For all of this work, along with sneaking in a few "Make Germany Great Again!" allusions, part of me is suspicious about them skimming over the Molotov-Ribbentrop Pact (at least in my playthrough). I mean... 1939 is one of the years you experience, so what gives? To not indulge in the point for too long, I suspect this "convenient editorializing" stems from some kind of implicit bias. The willingness to provide history about Hungary’s position in the war but skirt around specific details with Poland just seems fishy to me.
Regardless of these historical complaints, the majority of political dynamics and history included for its runtime are absolutely well-considered.
On top of the succinct balance between storytelling & gameplay, Times makes a name for itself with its visual & sound design. Its art style is trying to copy that of Weimar art of the same period. If I'm presuming that to be the case, Weimar art… isn't my favorite. There are nice touches in bringing out the bleakness of this world, and yet, little things like the exaggerated eyes & facial proportions look a bit silly. The disparity between good Germans and Nazis/Nazi sympathizers' eye size or general countenance is a nice touch though. It does a better job in selling a setting, especially so with its atmospheric framing.
Since there's a lot of reading without supplementary voiceovers, soundtrack and sound foley are heavily emphasized to capture the dour mood.

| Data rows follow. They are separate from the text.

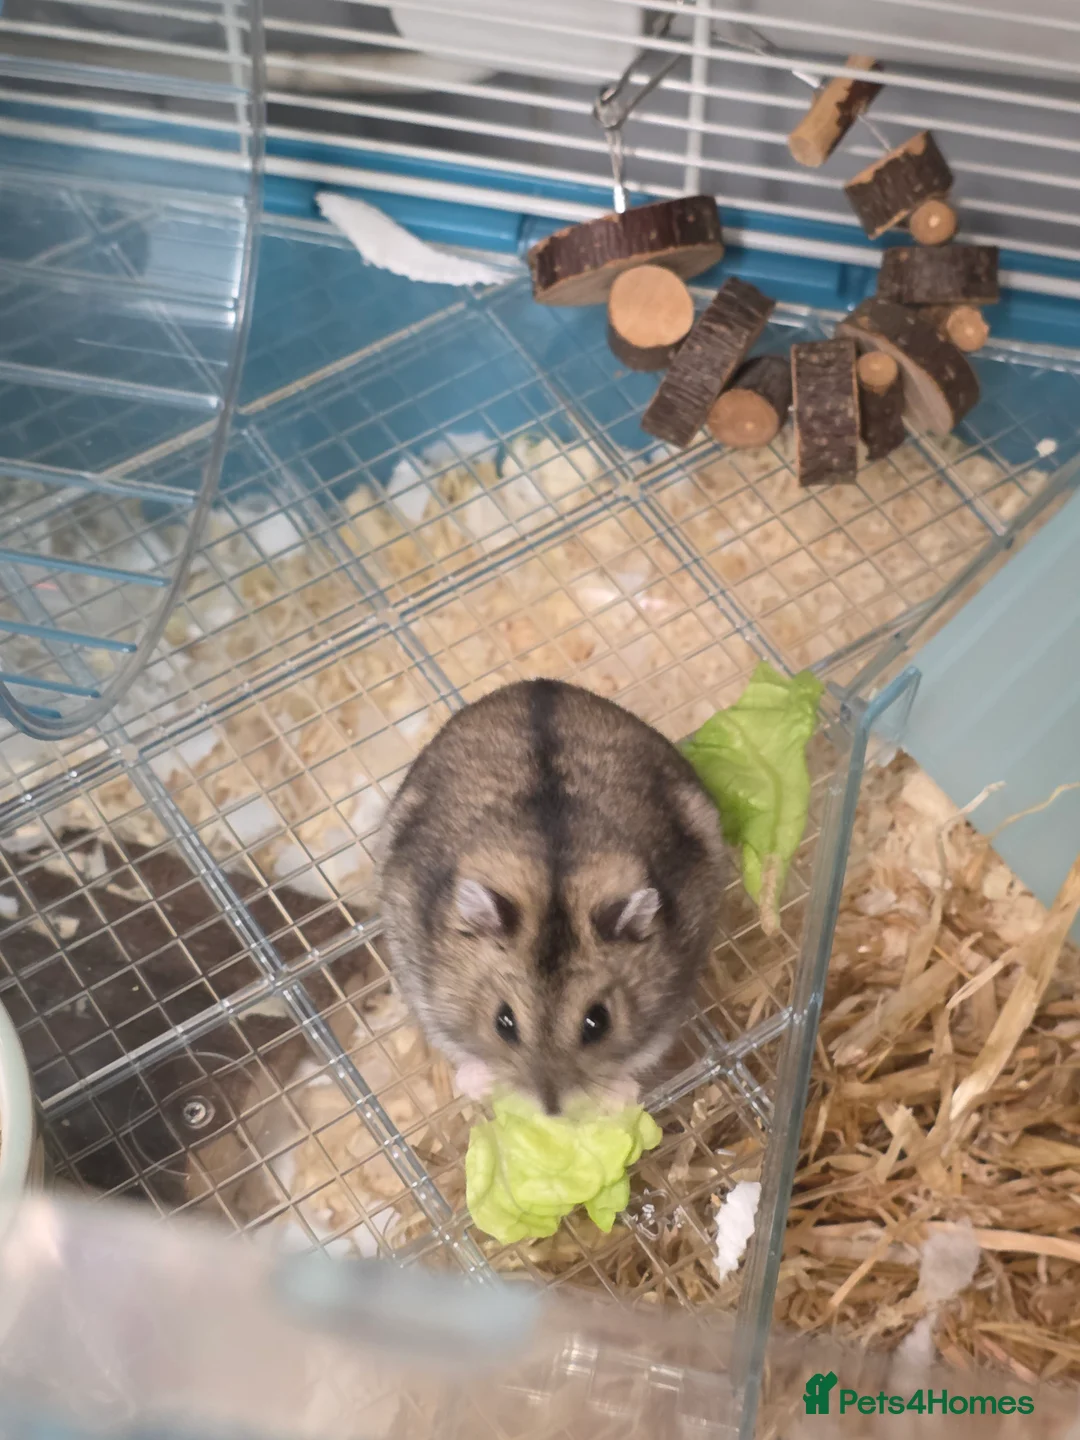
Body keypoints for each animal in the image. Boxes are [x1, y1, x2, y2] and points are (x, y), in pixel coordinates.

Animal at [378, 678, 726, 1115]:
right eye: (503, 1022)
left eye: (597, 1023)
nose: (551, 1110)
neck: (553, 881)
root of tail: (539, 683)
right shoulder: (424, 986)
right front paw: (478, 1083)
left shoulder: (670, 1004)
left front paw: (618, 1097)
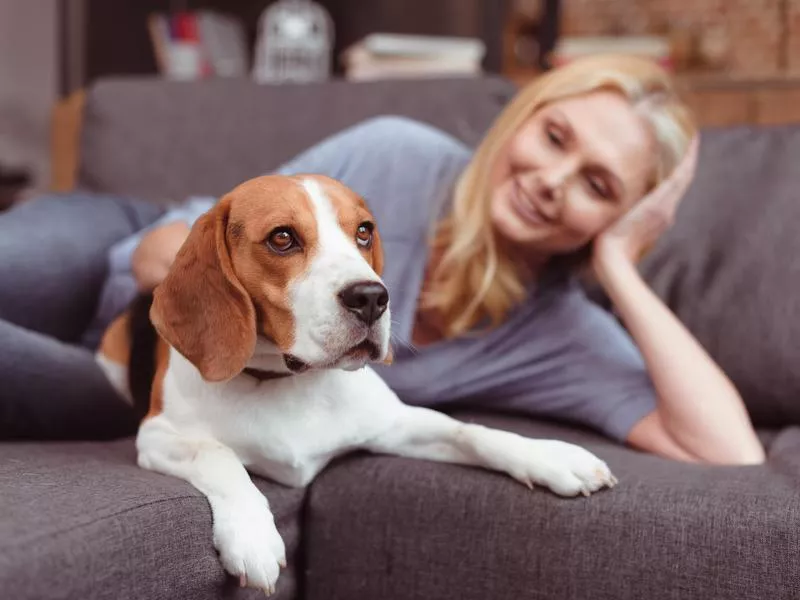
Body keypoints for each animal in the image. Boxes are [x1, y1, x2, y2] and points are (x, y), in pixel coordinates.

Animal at [95, 173, 620, 596]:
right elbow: (218, 455)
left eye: (364, 232)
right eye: (282, 238)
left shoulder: (397, 425)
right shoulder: (157, 435)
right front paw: (252, 534)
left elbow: (471, 431)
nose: (372, 297)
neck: (290, 381)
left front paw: (551, 457)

The old-timey radio jingles, typewriter clacking, and so on feel period-accurate. A tremendous amount of work went into bringing the resistance to life through its soundscape. The obvious limitations indie studios tend to have can be seen with Times, but it's nevertheless still good.
After eight or nine hours exploring Berlin through the lens of a resistance member, Through the Darkest of Times succeeds by incorporating vivid history into each of your strategic moves. Taking on the 20th century's most popular regime feels more daunting without a Thompson by your side, just as Paintbucket Games intended. The moody art style and uncompromising writing lend moments of small resistance tremendous weight as a result. All of these elements on top of what's otherwise a perfunctory strategy sim make it easy to recommend you sign up. Not all fights against Hitler have to be marked with wanton destruction to be significant.
This review is based on a digital copy of Through the Darkest of Times for the XOne, provided by the publisher.